Ruang Ketua Komisi B DPRD Jawa Timur disegel KPK

Komisi Pemberantasan Korupsi menyegel ruang ketua dan sekretaris Komisi B DPRD Provinsi Jawa Timur. KPK Segel Ruang Komisi B DPRD Jawa Timur  selama sekitar 20 menit. Ada tiga staf yang dikabarkan dibawa KPK, Senin (5/6/2017).

Kabar beredar pula Ketua Komisi B DPRD Jawa Timur Moch Basuki, diduga terjaring Operasi Tangkap Tangan (OTT) yang dilakukan lembaga anti rusuah itu.

Informasi beredar, mereka  yang dibawa petugas KPK  adalah staf Komisi B DPRD Jawa Timur, Agung dan Santoso serta salah satu Staf Pimpinan DPRD Jawa Timur Tjujuk Sunaryo.

Anggota Komisi D Achmad Heri mengatakan, kejadian penyegelan ruangan itu sore. “Kejadiannya Sore, saya selepas menerima tamu dari Banten langsung keluar kantor. Mungkin sore tadi kejadiannya wong saat siang belum ada apa-apa,” kata Heri saat dihubungi.

Selanjutnya, Heri mengaku belum mengetahui secara pasti kejadian yang menimpa Ketua Komisi B DPRD Jawa Timur itu.

“Saya tidak tahu terkait apa penyegelan oleh KPK itu,” tukas Heri.

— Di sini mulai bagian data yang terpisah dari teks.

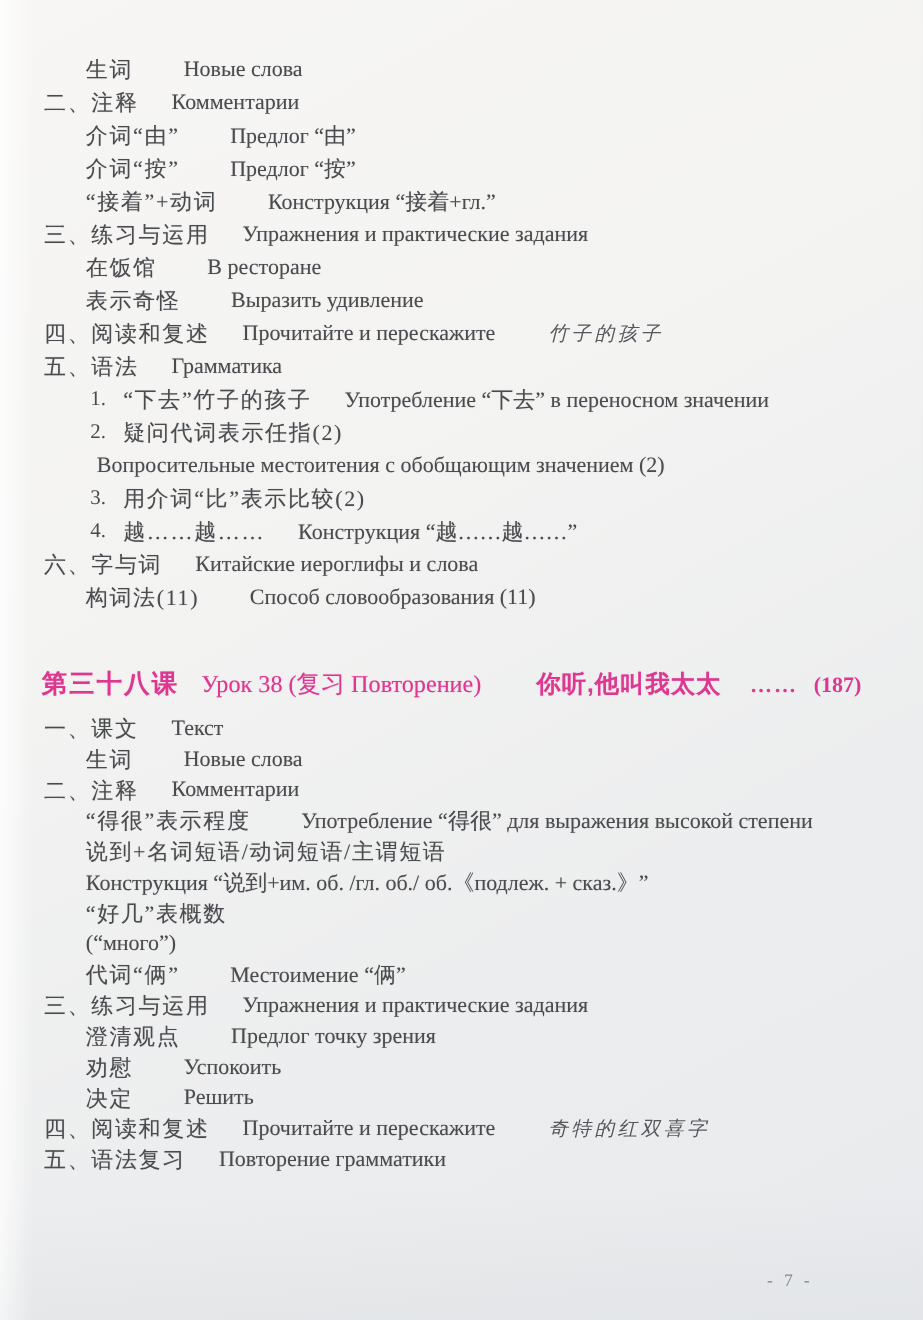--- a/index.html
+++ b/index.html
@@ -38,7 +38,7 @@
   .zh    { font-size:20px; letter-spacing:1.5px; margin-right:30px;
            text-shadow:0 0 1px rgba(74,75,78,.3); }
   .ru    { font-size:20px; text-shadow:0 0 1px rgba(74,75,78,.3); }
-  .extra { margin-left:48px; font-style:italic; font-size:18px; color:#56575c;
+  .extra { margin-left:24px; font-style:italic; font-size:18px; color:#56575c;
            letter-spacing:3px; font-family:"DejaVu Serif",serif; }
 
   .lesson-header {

Sementara itu, anggota Komisi B Agus Maimun mengaku sama,  tidak tahu menahu tentang penyegelan ruangan tersebut. Bahkan Agus menyebut Basuki berada di Surabaya.

“Pak Basuki ada di Surabaya, ini saya telepon-teleponan dengan beliau. Pak Basuki juga bingung alasan KPK menyegel ruangannya,” kata Agus.

Agus juga menyampaikan, staf komisi B juga tidak mendapat informasi dan penjelasan ketika KPK datang dan melakukan penyegelan.